ABOUT THIS TASK:
Your answer should consist only of the lines below from the one with "25: (386, 162, 3.36)" through the one with "38: (425, 272, 4.85)", copied exactly.
──────────
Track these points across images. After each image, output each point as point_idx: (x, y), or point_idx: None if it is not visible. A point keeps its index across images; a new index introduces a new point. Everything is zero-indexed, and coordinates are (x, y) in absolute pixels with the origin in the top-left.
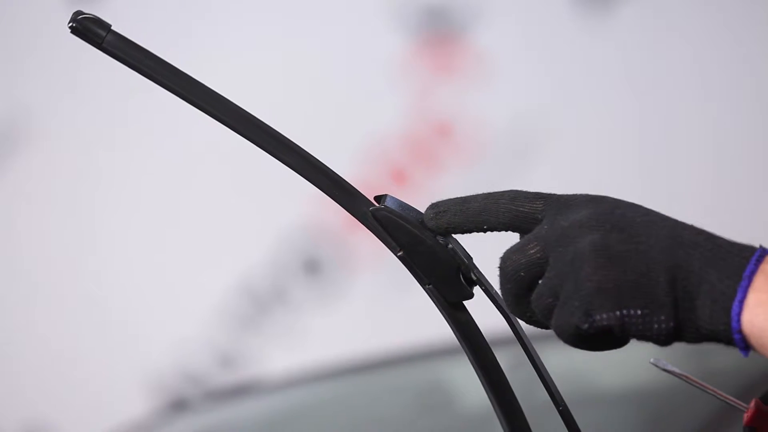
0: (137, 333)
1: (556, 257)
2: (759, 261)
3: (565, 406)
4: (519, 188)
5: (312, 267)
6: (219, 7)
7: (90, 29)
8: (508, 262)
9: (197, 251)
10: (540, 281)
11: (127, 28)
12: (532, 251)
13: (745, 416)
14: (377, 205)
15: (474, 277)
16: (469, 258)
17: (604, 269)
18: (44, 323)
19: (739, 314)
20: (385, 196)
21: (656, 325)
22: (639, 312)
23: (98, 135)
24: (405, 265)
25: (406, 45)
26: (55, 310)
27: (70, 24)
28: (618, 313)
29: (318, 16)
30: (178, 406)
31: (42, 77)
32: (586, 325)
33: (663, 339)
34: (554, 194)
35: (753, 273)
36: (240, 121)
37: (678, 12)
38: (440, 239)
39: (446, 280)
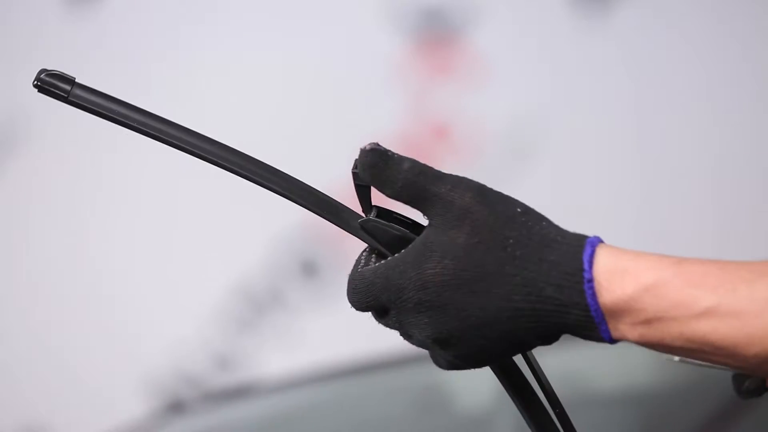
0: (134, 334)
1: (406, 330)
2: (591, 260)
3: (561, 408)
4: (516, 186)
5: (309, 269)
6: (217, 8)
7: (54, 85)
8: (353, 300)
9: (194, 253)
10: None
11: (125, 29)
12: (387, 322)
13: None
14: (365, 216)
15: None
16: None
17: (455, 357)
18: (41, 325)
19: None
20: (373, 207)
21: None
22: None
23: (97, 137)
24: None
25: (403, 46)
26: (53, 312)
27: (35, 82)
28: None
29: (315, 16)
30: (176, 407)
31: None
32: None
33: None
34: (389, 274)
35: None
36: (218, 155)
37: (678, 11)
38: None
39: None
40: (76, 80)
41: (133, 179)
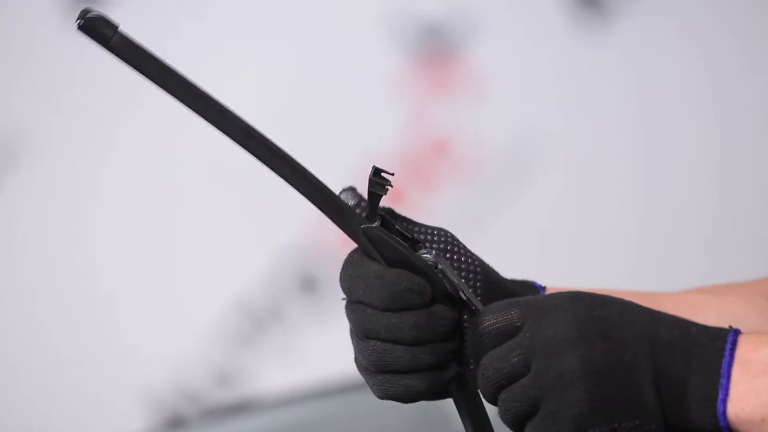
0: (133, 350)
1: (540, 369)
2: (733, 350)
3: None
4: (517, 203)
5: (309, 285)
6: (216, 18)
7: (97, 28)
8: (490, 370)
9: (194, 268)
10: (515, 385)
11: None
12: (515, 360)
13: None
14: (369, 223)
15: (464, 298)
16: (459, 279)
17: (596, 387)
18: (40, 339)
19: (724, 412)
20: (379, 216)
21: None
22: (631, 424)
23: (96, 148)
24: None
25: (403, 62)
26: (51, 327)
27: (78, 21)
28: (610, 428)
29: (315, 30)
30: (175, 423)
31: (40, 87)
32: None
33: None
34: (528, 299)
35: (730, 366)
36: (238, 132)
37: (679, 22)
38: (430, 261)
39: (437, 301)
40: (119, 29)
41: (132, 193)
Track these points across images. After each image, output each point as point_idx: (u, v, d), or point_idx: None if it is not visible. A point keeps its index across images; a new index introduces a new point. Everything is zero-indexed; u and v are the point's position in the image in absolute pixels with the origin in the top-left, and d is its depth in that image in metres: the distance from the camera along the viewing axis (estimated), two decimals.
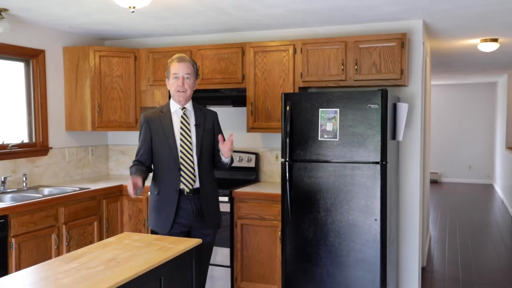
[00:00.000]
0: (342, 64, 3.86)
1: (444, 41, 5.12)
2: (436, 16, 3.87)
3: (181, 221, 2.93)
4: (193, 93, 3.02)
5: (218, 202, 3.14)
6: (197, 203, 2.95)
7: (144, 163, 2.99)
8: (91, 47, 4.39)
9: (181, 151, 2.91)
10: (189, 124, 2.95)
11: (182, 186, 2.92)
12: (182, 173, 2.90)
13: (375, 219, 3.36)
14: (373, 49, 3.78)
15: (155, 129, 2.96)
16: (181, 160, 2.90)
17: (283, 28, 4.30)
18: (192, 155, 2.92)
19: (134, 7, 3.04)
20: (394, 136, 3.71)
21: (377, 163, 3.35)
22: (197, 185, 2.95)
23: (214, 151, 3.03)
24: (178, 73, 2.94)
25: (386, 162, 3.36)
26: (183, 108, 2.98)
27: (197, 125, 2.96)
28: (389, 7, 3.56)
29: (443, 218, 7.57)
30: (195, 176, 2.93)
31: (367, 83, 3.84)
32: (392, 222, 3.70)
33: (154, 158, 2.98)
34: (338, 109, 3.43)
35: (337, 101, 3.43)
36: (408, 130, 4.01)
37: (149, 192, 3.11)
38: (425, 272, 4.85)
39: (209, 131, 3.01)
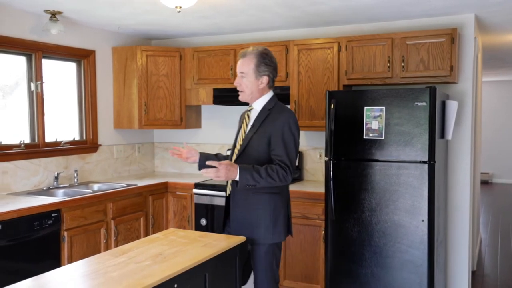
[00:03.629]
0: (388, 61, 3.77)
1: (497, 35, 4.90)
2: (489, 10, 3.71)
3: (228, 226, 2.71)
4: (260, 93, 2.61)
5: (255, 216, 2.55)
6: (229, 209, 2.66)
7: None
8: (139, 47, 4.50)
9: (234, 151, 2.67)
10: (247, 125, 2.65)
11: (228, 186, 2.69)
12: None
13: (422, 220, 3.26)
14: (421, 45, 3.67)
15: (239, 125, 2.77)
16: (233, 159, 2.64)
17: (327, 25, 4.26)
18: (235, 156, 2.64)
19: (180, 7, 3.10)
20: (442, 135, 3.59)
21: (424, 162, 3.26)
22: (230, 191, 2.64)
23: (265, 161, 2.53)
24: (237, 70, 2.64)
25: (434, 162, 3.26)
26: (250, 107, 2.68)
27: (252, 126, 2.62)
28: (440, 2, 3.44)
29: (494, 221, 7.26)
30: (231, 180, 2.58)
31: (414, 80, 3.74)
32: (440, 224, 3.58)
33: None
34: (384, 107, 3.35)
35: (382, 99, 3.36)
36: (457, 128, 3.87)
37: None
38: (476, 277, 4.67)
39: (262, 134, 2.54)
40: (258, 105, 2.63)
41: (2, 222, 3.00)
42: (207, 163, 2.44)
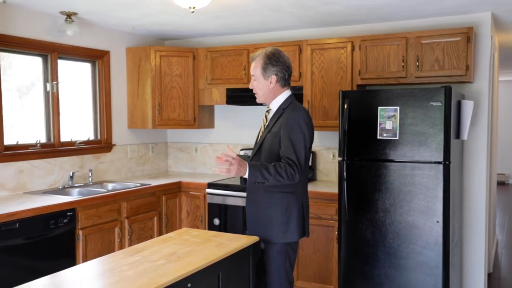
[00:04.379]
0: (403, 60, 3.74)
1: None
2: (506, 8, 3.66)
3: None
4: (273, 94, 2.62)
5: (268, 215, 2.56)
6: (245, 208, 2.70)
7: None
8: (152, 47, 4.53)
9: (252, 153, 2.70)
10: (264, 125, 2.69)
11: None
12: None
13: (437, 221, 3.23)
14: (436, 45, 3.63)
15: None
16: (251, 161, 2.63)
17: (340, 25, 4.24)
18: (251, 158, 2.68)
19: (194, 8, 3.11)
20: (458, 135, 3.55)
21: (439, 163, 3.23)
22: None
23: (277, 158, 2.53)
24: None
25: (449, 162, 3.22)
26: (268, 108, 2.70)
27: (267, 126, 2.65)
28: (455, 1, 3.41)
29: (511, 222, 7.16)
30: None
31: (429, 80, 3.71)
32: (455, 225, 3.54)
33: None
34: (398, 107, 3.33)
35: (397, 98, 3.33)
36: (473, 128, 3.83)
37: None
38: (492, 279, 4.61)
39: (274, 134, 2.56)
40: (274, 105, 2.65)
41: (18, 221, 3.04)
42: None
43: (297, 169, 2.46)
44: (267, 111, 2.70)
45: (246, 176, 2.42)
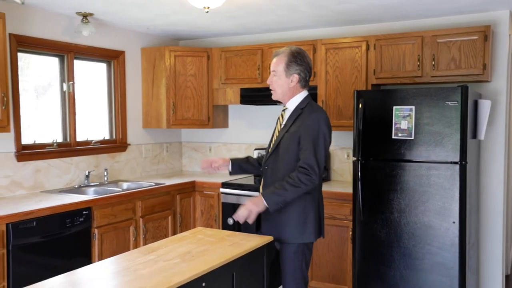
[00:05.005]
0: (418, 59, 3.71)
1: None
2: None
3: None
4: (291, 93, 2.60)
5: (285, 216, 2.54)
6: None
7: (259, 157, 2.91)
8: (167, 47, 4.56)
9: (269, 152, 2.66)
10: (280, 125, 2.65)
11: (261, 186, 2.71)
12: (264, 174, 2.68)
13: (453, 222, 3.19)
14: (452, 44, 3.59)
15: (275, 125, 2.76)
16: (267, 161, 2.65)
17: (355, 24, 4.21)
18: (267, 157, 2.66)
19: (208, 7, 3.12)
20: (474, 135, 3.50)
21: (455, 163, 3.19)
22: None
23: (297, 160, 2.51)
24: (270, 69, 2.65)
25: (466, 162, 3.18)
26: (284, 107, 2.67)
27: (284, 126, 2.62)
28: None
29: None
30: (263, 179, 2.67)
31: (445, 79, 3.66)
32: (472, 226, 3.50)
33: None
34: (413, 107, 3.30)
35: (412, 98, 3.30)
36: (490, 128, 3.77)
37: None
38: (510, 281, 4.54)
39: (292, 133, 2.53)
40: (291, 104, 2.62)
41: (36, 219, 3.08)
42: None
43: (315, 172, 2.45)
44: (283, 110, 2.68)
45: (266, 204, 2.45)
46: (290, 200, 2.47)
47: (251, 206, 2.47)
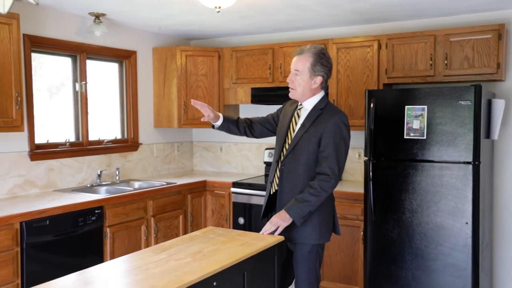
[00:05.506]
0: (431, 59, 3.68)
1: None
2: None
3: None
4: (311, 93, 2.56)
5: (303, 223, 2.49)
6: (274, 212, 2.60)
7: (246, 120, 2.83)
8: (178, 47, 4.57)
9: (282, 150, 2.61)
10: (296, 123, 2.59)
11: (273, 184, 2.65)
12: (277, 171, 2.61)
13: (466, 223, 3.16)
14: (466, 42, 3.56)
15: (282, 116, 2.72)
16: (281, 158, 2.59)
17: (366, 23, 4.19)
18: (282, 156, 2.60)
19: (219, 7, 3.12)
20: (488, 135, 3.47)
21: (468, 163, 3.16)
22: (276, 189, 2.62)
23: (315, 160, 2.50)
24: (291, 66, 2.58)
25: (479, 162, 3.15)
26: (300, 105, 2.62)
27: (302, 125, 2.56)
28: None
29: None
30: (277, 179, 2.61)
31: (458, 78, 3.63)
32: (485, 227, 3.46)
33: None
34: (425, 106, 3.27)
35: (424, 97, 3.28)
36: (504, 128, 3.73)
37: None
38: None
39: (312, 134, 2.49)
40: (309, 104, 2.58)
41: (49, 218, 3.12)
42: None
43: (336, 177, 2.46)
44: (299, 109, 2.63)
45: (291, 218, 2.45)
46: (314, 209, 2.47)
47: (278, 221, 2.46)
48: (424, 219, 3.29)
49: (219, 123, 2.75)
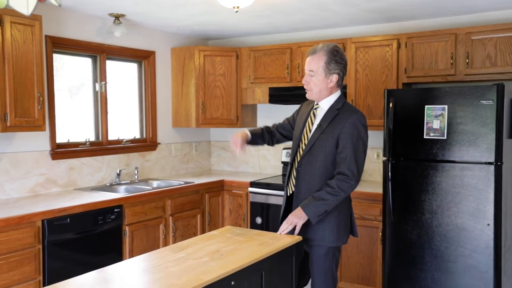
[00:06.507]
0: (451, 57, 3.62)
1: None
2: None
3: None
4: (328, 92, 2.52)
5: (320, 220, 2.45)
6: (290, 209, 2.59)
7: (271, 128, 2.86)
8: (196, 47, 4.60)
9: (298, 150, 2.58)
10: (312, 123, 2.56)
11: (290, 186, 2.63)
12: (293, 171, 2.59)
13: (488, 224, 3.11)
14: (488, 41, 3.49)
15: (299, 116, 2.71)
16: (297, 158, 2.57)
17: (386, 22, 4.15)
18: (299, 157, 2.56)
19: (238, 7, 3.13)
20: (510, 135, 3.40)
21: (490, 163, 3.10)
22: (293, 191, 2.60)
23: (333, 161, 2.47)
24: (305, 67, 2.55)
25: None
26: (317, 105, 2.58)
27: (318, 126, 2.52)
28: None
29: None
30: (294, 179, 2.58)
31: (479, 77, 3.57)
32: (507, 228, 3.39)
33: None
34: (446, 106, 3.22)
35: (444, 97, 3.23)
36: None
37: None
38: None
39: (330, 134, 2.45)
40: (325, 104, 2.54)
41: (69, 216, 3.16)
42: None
──────────
EXPECTED OUTPUT:
25: (386, 162, 3.36)
26: (183, 108, 2.98)
27: (197, 125, 2.96)
28: (389, 7, 3.56)
29: (443, 218, 7.57)
30: (195, 176, 2.93)
31: (367, 83, 3.84)
32: (392, 222, 3.70)
33: (154, 158, 2.98)
34: (338, 109, 3.43)
35: (337, 101, 3.43)
36: (408, 130, 4.01)
37: (149, 192, 3.11)
38: (425, 272, 4.85)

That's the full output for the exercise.